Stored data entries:
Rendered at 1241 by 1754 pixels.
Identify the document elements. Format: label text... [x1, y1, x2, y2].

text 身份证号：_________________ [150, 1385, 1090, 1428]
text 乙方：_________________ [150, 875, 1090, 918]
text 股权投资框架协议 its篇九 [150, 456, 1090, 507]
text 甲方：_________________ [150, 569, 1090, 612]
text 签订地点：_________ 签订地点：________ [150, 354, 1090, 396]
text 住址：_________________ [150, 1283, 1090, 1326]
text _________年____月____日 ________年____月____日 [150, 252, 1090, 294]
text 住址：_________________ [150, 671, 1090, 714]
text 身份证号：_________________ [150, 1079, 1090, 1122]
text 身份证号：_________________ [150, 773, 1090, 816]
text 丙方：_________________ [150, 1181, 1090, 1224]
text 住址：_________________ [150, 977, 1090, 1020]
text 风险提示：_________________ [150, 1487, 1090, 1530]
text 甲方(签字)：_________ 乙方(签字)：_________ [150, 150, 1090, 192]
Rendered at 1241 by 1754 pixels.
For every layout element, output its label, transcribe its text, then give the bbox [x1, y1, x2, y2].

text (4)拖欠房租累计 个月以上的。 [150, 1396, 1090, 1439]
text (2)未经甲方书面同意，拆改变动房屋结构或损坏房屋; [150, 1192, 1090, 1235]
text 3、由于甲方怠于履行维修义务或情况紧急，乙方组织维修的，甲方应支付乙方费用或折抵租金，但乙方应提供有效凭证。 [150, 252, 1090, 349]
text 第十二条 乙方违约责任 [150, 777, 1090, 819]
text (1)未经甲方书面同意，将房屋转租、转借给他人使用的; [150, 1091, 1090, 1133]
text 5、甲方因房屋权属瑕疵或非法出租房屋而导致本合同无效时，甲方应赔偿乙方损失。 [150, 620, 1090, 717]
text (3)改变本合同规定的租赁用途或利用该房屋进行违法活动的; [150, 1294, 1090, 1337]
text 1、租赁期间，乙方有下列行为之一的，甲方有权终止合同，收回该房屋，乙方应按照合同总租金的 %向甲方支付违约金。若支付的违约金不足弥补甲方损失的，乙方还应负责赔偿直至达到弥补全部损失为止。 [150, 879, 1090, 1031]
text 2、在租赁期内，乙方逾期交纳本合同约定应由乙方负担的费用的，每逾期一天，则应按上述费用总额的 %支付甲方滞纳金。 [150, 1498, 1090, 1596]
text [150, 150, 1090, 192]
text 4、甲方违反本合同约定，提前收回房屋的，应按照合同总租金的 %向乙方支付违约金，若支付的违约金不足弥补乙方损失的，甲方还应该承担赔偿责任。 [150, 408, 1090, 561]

TASK PROMPT :: Every single record is to be set down again, unaltered.

ANSWER FOR THIS EXERCISE ::
Rendered at 1241 by 1754 pixels.
Identify the document elements. Format: label text... [x1, y1, x2, y2].

text 身份证号：_________________ [150, 1385, 1090, 1428]
text 乙方：_________________ [150, 875, 1090, 918]
text 股权投资框架协议 its篇九 [150, 456, 1090, 507]
text 甲方：_________________ [150, 569, 1090, 612]
text 签订地点：_________ 签订地点：________ [150, 354, 1090, 396]
text 住址：_________________ [150, 1283, 1090, 1326]
text _________年____月____日 ________年____月____日 [150, 252, 1090, 294]
text 住址：_________________ [150, 671, 1090, 714]
text 身份证号：_________________ [150, 1079, 1090, 1122]
text 身份证号：_________________ [150, 773, 1090, 816]
text 丙方：_________________ [150, 1181, 1090, 1224]
text 住址：_________________ [150, 977, 1090, 1020]
text 风险提示：_________________ [150, 1487, 1090, 1530]
text 甲方(签字)：_________ 乙方(签字)：_________ [150, 150, 1090, 192]
Rendered at 1241 by 1754 pixels.
For every layout element, output its label, transcribe its text, then give the bbox [x1, y1, x2, y2].

text (4)拖欠房租累计 个月以上的。 [150, 1396, 1090, 1439]
text (2)未经甲方书面同意，拆改变动房屋结构或损坏房屋; [150, 1192, 1090, 1235]
text 3、由于甲方怠于履行维修义务或情况紧急，乙方组织维修的，甲方应支付乙方费用或折抵租金，但乙方应提供有效凭证。 [150, 252, 1090, 349]
text 第十二条 乙方违约责任 [150, 777, 1090, 819]
text (1)未经甲方书面同意，将房屋转租、转借给他人使用的; [150, 1091, 1090, 1133]
text 5、甲方因房屋权属瑕疵或非法出租房屋而导致本合同无效时，甲方应赔偿乙方损失。 [150, 620, 1090, 717]
text (3)改变本合同规定的租赁用途或利用该房屋进行违法活动的; [150, 1294, 1090, 1337]
text 1、租赁期间，乙方有下列行为之一的，甲方有权终止合同，收回该房屋，乙方应按照合同总租金的 %向甲方支付违约金。若支付的违约金不足弥补甲方损失的，乙方还应负责赔偿直至达到弥补全部损失为止。 [150, 879, 1090, 1031]
text 2、在租赁期内，乙方逾期交纳本合同约定应由乙方负担的费用的，每逾期一天，则应按上述费用总额的 %支付甲方滞纳金。 [150, 1498, 1090, 1596]
text [150, 150, 1090, 192]
text 4、甲方违反本合同约定，提前收回房屋的，应按照合同总租金的 %向乙方支付违约金，若支付的违约金不足弥补乙方损失的，甲方还应该承担赔偿责任。 [150, 408, 1090, 561]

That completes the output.